Here are some tips on “pressure testing” a name for a new business:
– Put yourself in the shoes of your first client, banker, accountant, or employee – how would you react to your company’s name?
– Do you have a story behind how you came up with the name? It makes for a good ice breaker and the question is bound to come up eventually.
– Avoid “cute” and “filled with testosterone”, unless it applies to your type of business.

Step 2: Get the LLC formed.

I had worked with my previous team on MyCorp’s Paid Search and SEO efforts so I already knew about the company. In the process, I had been exposed to their passion for helping new businesses with all the legalities of getting started. Plus, the price was right… so choosing MyCorporation was a no-brainer. This was my first experience starting a company and one of my business partners took care of most of it, but I was surprised by how fast the process went with MyCorporation and then how long it took with the State. My tip: start early and be sure that your name is available PRIOR to investing in steps 3 through 5. Otherwise, you’ll waste both your time and your money.

Step 3: Create a brand identity

This was a fun experience! It was a step that made us feel we had something tangible, more than typed words on a legal document. We had a logo, a font type, a PowerPoint template and business cards – physical proof that we now owned a business! Starting a company is serious business, but we also chose to focus on the fun elements. We drew energy and enthusiasm from these moments, which we then turned around and re-invested into other to-dos. To have our logo and collaterals created, we turned to the referral from a designer friend. We instantly felt comfortable with the recommendation and were able to focus on the task at hand rather than second-guessing the decision.

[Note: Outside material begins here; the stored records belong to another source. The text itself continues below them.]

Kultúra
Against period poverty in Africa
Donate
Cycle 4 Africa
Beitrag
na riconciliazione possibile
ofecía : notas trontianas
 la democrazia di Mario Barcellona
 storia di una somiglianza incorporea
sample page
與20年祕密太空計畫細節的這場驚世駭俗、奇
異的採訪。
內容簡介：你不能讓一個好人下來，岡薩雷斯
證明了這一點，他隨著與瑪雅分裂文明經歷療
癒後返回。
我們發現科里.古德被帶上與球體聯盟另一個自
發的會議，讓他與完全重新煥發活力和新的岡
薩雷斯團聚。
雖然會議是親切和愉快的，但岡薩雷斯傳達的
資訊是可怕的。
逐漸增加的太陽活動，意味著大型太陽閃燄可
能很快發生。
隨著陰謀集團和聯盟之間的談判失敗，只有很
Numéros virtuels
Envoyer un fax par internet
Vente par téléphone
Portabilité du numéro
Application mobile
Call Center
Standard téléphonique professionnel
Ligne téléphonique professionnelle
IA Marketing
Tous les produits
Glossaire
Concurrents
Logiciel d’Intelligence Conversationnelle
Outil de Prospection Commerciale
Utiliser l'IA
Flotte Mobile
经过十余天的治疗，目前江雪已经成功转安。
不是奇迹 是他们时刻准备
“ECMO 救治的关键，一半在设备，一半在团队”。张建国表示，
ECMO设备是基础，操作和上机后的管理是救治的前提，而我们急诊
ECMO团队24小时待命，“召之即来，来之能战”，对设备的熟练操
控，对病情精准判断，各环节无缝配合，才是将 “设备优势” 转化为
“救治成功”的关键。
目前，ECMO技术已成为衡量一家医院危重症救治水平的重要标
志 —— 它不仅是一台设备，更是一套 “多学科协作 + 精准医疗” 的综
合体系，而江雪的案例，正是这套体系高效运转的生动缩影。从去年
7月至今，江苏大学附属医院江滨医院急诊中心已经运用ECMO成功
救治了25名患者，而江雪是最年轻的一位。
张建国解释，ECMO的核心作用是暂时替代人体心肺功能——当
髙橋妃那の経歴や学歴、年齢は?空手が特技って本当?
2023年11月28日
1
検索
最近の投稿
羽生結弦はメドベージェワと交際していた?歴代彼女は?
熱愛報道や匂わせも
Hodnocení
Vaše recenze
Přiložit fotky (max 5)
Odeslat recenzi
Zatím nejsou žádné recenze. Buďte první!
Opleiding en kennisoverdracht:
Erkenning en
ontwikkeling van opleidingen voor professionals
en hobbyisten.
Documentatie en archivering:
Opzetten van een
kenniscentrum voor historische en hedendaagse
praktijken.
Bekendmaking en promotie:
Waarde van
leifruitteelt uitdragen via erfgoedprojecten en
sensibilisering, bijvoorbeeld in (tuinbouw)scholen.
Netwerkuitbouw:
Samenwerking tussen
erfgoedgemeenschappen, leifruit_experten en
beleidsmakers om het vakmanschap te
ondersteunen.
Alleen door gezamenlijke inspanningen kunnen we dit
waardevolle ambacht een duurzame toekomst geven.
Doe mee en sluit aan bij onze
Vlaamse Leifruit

Step 4: Create a web presence

Nowadays, having a website is a must. Whether you leverage its content to be found on Google or whether it becomes your publicly available business brochure, you are expected to have one. Especially in our field of online marketing, it would be hard to explain NOT having a web site. Going through the process of creating the content also triggered some great conversations between the partners. We talked about our vision for the future, whether our focus should be narrow or broad, and why we were doing this. Interestingly enough, while the outcome was the same (starting a business together) our motivations, timeframes and expectations couldn’t have been more different. Putting pen to paper and sharing our thoughts to create the content for the website also helped us define our roles and understand each other’s perspectives – very important to accomplish early to avoid tension later.

Step 5: Find clients.

My dad was a successful entrepreneur who started his own company at age 30 and retired by the time he was 52. I always told myself that I wasn’t cut out of the same DNA, that I would never take a chance with starting my own company. And suddenly, here I was doing exactly what I had sworn was not my path… Funny how life goes… Now I’m the guy who mostly handles the “sales calls” and the proposals even though I never thought I’d be good at it. I guess it truly is a matter of circumstances.

Step 6: Open a business bank account

I won’t spend much time on this topic other than to say that this can be a test about how much you trust your partners. One signature or multiple? Withdrawal limits or not? Our conclusion: no alarm bells went off and we’re still partners ☺.

Now, to be completely transparent, have I really let go of the corporate world to be my own boss? No, not completely… I still need the security of medical coverage, 401k’s and ESPPs… After all, I have a wife and six kids to take care of. But my long-term goal has changed as well: I now want to be able to sustain my family with the proceeds of my “side business” within 2 years. It changes things. Priorities get re-visited. Time gets re-allocated. Connections get re-evaluated.